* Quoted passage:

%%

K-TH Legal Graph Examples
Consider the graphs in Figure 6 that represent a subgraph of a CFG of some program. The nodes represent instructions, and the number near a node represents the weight of the instruction. For K = 3 and TH = 4, these graphs have an optimal assignment with the labeling ("+" and "-") shown.
The Algorithm
We first define the linear solution for the special case that G is a path L of size n > K: The proposed (nonoptimized) algorithm works as follows:
(1) Start with the CFG of a function.
(2) Label all nodes with blue. (3) Unroll each loop enough many times until all possible paths inside the loop body are exposed and the shortest path is of length 2 · K. Let G be the outcome of this unrolling with a unique start node s and an end node t. (4) Let cover(G) be the set of all paths from s to t that do not pass through the same edge more than once. (5) For each path R ∈ cover(G), we apply the linear solution labeling some of G nodes with "+" or "-". (6) Replace CFG with the labeled graph G. (7) Before an instruction labeled with "+", insert an instruction that hints to the hardware of an entry to the high-power code region (see Section 4.1 for a description of the VEL instruction). (8) Before an instruction labeled with "-", insert an instruction that hints to the hardware of an entry to the low-power code region.

%%

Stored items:

%%

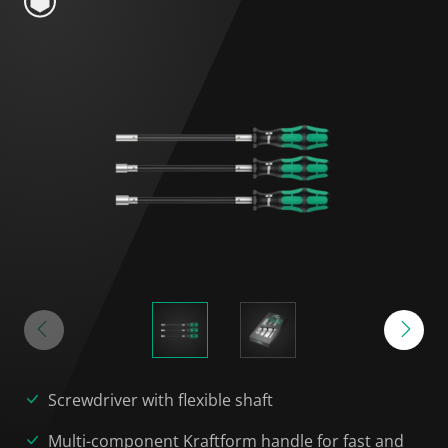
Screwdriver with flexible shaft
Multi-component Kraftform handle for fast and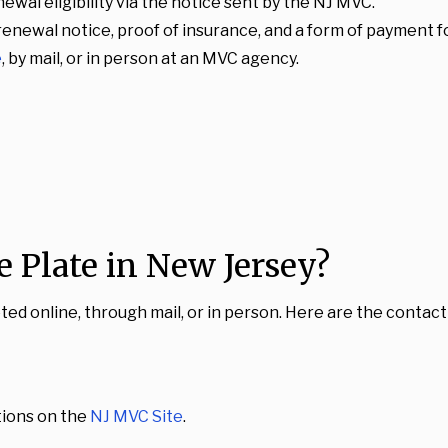
enewal eligibility via the notice sent by the NJ MVC.
 renewal notice, proof of insurance, and a form of payment f
e
, by mail, or in person at an MVC agency.
 Plate in New Jersey?
d online, through mail, or in person. Here are the contact 
ations on the
NJ MVC Site
.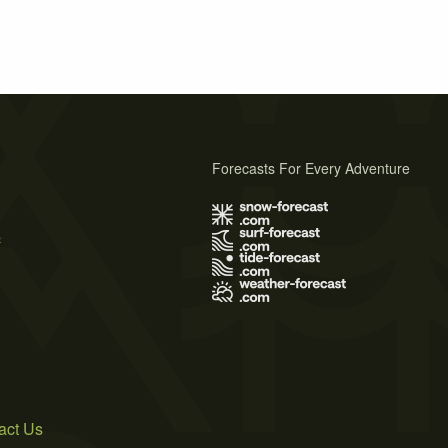
Forecasts For Every Adventure
s
act Us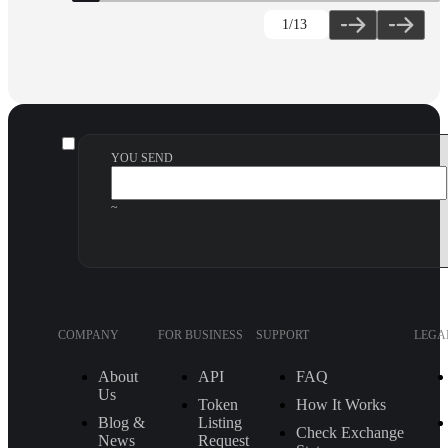
1
/13
YOU SEND
~
COMPANY
FOR BUSINESS
SUPPORT
LEGA
About
API
FAQ
Us
Token
How It Works
Blog &
Listing
Check Exchange
News
Request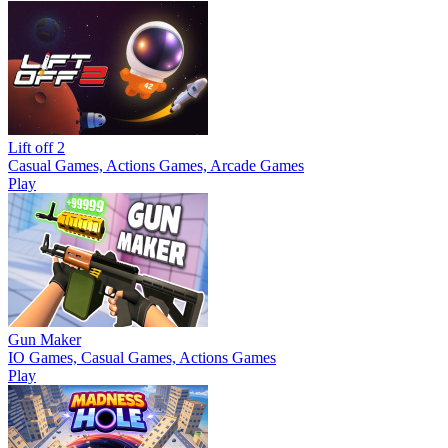
Lift off 2
Casual Games, Actions Games, Arcade Games
Play
Gun Maker
IO Games, Casual Games, Actions Games
Play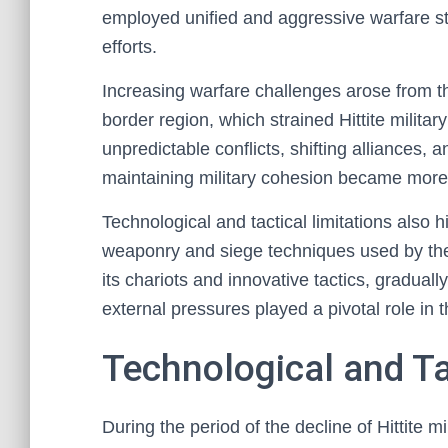
employed unified and aggressive warfare str
efforts.
Increasing warfare challenges arose from 
border region, which strained Hittite milita
unpredictable conflicts, shifting alliances, a
maintaining military cohesion became mor
Technological and tactical limitations also h
weaponry and siege techniques used by thei
its chariots and innovative tactics, gradual
external pressures played a pivotal role in th
Technological and Ta
During the period of the decline of Hittite mi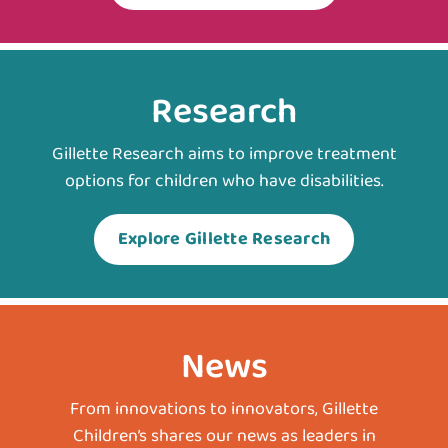
Research
Gillette Research aims to improve treatment
options for children who have disabilities.
Explore Gillette Research
News
From innovations to innovators, Gillette
Children’s shares our news as leaders in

%%

* Apply what you read:
**1)** Name every label that the K-TH labeling text assigns to nodes.
**2)** According to the K-TH labeling text, what does the number near a node represent?
**3)** Pick up the K-TH labeling text after its last sentence and carry it forward.
The stored data have no role in this work.

* Answers provided:
**1)** Blue, "+", and "-".

**2)** It represents the weight of the instruction.

**3)**
Algorithm Description and Example
The algorithm objective is to classify code regions into two groups-high power (current) and low power (current) regions-based on a threshold. For a high power (current) burst to be observed by the board or VR, it needs to last a few hundreds of nanoseconds to a few microseconds at least; a short burst is handled by the die and package decoupling capacitors (as described in Section 2.2). Consider a sequence of K instructions, where K is chosen as the number of cycles needed for a high current burst to draw a third droop. We calculate the energy consumption of each instruction (see Section 4.2). For example, a scalar move (mov) instruction consumes less energy than a vector move (vmovups) instruction. We then estimate the total energy consumed by the instruction sequence. If the total energy exceeds a threshold TH, then we mark the sequence as high power. This is achieved by inserting a VEL 1 instruction (described in Section 4.1) at the beginning of the sequence and a VEL 0 at the end. In the case of an instruction path longer than K, this process is applied to each subsequence of length K of the path (this is defined as a linear solution in the algorithm of Section 3.3). VEL is a per-thread indication that reveals the VEL of the subsequent code arriving at the processor's PMU.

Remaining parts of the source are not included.